====== TEXTO PROPORCIONADO ======
En Colombia existe una marcada inestabilidad constitucional que impacta la seguridad jurídica del régimen político, hemos tenido una tradición caracterizada por intentar resolver los principales problemas del país, a través de la expedición de Leyes. Desde la entrada en vigencia de la Constitución de 1991 hasta diciembre de 2016 se han tramitado 46 reformas, en promedio una reforma cada siete meses. Tan solo cinco fueron declaradas inexequibles por la Corte Constitucional.
En el país el poder de reforma constitucional ha sido utilizado en manera desmedida y con direccionamientos de representatividad inducida causando daños al equilibrio de poderes. La percepción general de este tipo de decisiones tiene un fundamento medido por el interés personal y encausado por el usufructo político. Las gabelas en el ordenamiento jurídico colombiano, propicia una percepción mentirosa de flexibilidad normativa, porque no evidencia resultados visibles, pero fomentan desconfianza en los grupos de valor y prorrogan los anhelos de la construcción sólida de la Republica. Las reformas al ordenamiento jurídico deberían redundar en cambios significativos en el contexto social, económico y político del país, sin embargo, los resultados evidencian que los problemas que procuran resolverse quedan detallados en las normas, pero intangibles en la realidad.
====== DATOS RECIBIDOS ======
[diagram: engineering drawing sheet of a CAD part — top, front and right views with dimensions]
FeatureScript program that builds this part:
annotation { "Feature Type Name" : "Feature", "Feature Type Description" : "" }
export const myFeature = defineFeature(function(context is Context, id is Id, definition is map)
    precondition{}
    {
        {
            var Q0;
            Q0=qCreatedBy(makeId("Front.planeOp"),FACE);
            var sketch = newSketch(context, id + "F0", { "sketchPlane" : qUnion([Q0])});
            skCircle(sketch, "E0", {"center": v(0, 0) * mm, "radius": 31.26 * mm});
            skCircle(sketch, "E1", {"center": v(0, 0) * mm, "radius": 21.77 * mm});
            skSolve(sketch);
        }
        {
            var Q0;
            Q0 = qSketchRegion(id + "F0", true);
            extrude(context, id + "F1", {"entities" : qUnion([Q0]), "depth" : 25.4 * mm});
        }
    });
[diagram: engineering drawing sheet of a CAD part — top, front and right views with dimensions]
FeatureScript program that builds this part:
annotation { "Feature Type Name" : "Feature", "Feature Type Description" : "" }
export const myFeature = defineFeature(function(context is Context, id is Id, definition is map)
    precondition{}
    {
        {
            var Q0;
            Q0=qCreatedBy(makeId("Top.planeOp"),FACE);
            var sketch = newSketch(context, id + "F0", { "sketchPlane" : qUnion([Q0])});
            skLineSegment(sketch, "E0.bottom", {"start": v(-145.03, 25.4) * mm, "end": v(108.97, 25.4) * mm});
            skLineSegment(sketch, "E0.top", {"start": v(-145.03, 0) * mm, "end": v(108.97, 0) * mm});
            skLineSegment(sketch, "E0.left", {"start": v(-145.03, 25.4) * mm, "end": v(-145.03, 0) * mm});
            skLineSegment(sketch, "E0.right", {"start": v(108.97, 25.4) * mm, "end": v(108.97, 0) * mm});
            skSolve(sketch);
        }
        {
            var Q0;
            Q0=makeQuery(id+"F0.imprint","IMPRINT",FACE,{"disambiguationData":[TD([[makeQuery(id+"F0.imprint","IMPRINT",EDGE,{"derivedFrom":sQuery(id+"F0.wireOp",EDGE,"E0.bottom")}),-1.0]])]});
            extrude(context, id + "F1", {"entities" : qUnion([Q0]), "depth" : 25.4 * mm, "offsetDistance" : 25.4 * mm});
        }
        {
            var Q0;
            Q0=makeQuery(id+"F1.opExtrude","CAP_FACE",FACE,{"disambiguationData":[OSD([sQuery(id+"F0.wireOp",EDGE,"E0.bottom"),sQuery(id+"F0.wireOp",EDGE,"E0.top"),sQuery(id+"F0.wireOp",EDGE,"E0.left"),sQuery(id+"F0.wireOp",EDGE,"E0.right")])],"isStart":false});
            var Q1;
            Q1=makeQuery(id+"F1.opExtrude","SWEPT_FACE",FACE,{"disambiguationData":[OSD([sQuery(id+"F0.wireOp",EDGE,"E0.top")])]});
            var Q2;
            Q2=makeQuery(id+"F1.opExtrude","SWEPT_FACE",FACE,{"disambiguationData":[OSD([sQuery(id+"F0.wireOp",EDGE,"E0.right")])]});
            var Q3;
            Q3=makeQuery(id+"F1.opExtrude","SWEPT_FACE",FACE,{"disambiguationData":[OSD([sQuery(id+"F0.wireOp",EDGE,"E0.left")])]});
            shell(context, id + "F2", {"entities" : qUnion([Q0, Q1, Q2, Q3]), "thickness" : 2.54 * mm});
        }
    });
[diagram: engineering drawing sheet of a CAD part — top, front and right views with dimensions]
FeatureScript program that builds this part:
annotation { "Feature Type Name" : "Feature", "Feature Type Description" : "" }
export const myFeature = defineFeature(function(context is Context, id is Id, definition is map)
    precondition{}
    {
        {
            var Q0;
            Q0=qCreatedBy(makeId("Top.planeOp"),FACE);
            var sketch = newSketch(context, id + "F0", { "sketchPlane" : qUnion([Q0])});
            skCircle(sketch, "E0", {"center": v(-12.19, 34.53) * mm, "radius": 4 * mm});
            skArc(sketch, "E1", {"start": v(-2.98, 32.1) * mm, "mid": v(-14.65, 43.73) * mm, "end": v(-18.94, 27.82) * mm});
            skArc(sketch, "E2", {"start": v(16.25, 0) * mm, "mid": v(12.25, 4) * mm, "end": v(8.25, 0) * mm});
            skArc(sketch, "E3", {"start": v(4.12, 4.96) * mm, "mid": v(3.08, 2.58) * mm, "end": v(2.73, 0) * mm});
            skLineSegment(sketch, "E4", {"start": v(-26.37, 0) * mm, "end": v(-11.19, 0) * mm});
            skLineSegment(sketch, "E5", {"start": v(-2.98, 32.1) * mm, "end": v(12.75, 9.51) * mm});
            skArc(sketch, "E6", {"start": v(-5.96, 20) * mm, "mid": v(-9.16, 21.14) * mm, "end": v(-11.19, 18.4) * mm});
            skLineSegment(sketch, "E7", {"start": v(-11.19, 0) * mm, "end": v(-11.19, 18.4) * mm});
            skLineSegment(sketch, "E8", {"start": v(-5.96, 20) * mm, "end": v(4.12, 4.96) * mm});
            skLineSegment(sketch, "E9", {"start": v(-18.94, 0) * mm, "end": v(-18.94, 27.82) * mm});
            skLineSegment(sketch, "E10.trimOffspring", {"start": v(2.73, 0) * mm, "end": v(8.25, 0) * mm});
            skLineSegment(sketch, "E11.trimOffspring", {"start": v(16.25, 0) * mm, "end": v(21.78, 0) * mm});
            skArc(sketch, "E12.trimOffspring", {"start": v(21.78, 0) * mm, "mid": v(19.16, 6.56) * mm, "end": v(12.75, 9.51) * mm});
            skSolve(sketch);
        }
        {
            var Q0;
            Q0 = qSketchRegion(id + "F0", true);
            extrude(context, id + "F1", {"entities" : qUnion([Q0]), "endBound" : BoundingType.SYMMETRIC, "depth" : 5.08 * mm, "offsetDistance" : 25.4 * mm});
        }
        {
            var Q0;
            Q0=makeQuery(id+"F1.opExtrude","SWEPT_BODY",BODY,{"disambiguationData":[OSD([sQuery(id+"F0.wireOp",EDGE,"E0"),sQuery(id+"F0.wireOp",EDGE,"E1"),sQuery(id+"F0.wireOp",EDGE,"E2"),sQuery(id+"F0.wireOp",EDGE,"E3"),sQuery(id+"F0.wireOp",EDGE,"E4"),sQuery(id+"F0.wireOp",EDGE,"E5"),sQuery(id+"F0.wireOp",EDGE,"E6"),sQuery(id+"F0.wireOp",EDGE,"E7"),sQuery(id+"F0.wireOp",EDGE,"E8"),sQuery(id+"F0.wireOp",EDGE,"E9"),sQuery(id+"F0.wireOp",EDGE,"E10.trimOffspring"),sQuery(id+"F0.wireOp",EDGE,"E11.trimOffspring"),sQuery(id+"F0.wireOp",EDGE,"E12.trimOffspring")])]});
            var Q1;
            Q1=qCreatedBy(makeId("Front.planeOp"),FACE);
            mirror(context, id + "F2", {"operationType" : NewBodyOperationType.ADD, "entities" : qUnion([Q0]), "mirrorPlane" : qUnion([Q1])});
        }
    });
======
# OBJETIVO DE LA TAREA
Devuelve sin cambios el fragmento del texto sobre las reformas constitucionales en Colombia que va desde "En Colombia existe" hasta "la Corte Constitucional.". El listado proviene de una fuente distinta a la del texto.

# RESULTADO DE LA TAREA
En Colombia existe una marcada inestabilidad constitucional que impacta la seguridad jurídica del régimen político, hemos tenido una tradición caracterizada por intentar resolver los principales problemas del país, a través de la expedición de Leyes. Desde la entrada en vigencia de la Constitución de 1991 hasta diciembre de 2016 se han tramitado 46 reformas, en promedio una reforma cada siete meses. Tan solo cinco fueron declaradas inexequibles por la Corte Constitucional.